John,
geb.: 1952, jetzt Münster


Dies ist die Geschichte von: "Wie ich meinen deutschen Führerschein bekommen hab." Das war -ich meine- 1976. Und der Hintergrund: Ich bin 75 nach Deutschland gekommen und ich hatte, kurz bevor ich hierhin kam, einen neuen Führerschein gemacht in Amerika. In Amerika sind Führerscheine immer Sache des Bundeslandes und die waren damals nur für zwei Jahre gültig bis zu deinem Geburtstag, bis zu deinem Geburtsdatum in zwei Jahren.

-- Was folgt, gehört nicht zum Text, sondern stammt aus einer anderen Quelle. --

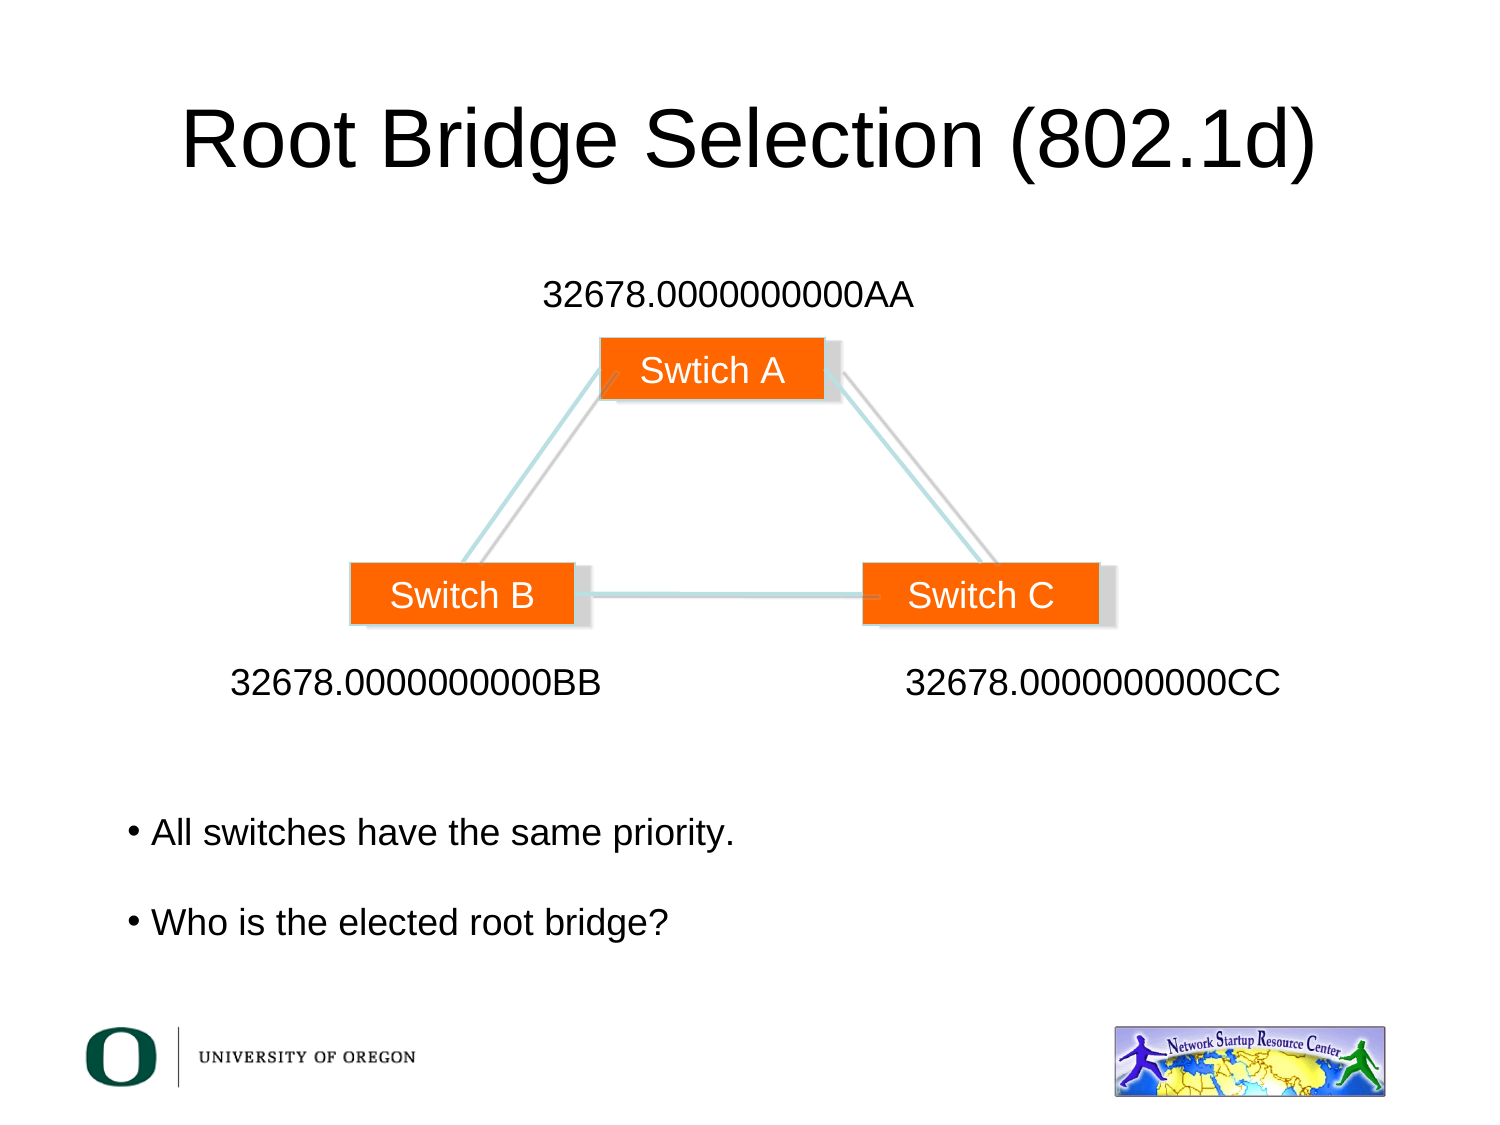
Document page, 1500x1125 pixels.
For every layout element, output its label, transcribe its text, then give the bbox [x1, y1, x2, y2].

Frage: Und dann muss man den neu machen?

Na ja, du musst wieder da hin gehen. Du musst nicht ne neue Führerscheinprüfung oder so was machen. Aber die prüfen die Augen und dann machst du nen netten Eindruck. Meistens kommst du da rein, machst nen Augentest, gibst ihm 10 Dollar, unterschreibst und dann hat sich das. So... Und die ganze Zeit, wo ich hier war, so die ersten drei Jahre, da hab ich gearbeitet für die NATO. Und die von der NATO, die wollten nur meinen Ami- Führerschein sehen und dann haben die schwupp di wupp mir einen NATO Führerschein gegeben. Aber weil die Stelle hier auch manchmal die Aufgabe mitbrachte, PKWs zu fahren für die Armee, da hatte ich auch noch einen Armee- Führerschein. Und damit fuhr ich zweimal die Woche Münster - Giessen und zurück und bin insofern viele Kilometer gefahren.

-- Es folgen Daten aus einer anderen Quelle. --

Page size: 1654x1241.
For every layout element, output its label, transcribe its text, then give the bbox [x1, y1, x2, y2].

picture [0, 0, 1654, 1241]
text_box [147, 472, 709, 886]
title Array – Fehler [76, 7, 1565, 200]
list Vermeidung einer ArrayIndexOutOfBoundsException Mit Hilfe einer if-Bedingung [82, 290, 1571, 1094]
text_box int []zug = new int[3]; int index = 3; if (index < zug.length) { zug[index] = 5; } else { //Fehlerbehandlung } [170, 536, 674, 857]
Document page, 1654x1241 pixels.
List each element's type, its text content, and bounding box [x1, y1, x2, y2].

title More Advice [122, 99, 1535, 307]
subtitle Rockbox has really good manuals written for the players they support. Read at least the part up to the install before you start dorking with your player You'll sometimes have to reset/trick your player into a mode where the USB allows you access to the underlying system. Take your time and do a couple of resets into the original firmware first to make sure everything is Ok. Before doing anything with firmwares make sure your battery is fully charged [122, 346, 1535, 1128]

Es war vorauszusehen, dass ich einmal nicht mehr bei der Armee oder der NATO arbeiten wollte -ich hatte schon angefangen, Sprachenkurse zu geben. Ich wollte mich abnabeln. Und dann war auch klar: "Hmm, dann hast du denn keinen NATO Führerschein mehr und keinen Armee- Führerschein und dein normaler Ami Führerschein, der läuft ab und so". Mein AMI Führerschein wäre abgelaufen am 29. Juno 1976. Und im April, also ziemlich drei Monate davor, gehen wir zum Straßenverkehrsamt, ich und Gabi. Ich sprach genug, um ziemlich zu verstehen...

Also wir gehen da hin, Straßenverkehrsamt: Damals war das aufgeteilt, die Beamten waren zuständig je nach Buchstaben. Von S bis Tu und so, und einer war zuständig von Wa bis Z oder so. Und der saß Schreibtisch an Schreibtisch in seinem kleinen Bürozimmer, die es überall hier in Deutschland gibt. Man klopft und dann kommt man dann da rein und da sind zwei Schreibtische, die aufeinander zugucken... -kleine Pause- John lacht: Und der Typ, der guckt so meinen Führerschein an und hört sich das an und sagt nur:
"Kann - man - nix - machen!"
"Hä, wieso kann man nix machen?"
"Ja", sagt er, "normalerweise wär das kein Problem, das umzuschreiben auf den deutschen Führerschein; man muss hier ein Jahr lang unfallfrei fahren und sonst nen Charakterleumund und so haben... Aaaa-ber! Man muss das beantragen volle drei Monate bevor der ausländische Führerschein abläuft. Da kann man nix machen. Bei ihnen sinds nur 10 Wochen bis es abläuft" -Wir lachen- "Ja und was heißt das?", frag ich. "Ja, sie müssen zur Fahrschule, man muss Fahrstunden nehmen und dann die Prüfung."

Frage: "Was? Alle Fahrstunden komplett noch mal?"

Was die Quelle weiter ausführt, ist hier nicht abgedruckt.